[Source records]
* Begin *

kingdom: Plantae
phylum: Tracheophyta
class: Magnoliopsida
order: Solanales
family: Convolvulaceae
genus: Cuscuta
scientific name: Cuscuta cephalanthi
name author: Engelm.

* End *

Please copy the records above line for line, with no changes.

# [Full output]
kingdom: Plantae
phylum: Tracheophyta
class: Magnoliopsida
order: Solanales
family: Convolvulaceae
genus: Cuscuta
scientific name: Cuscuta cephalanthi
name author: Engelm.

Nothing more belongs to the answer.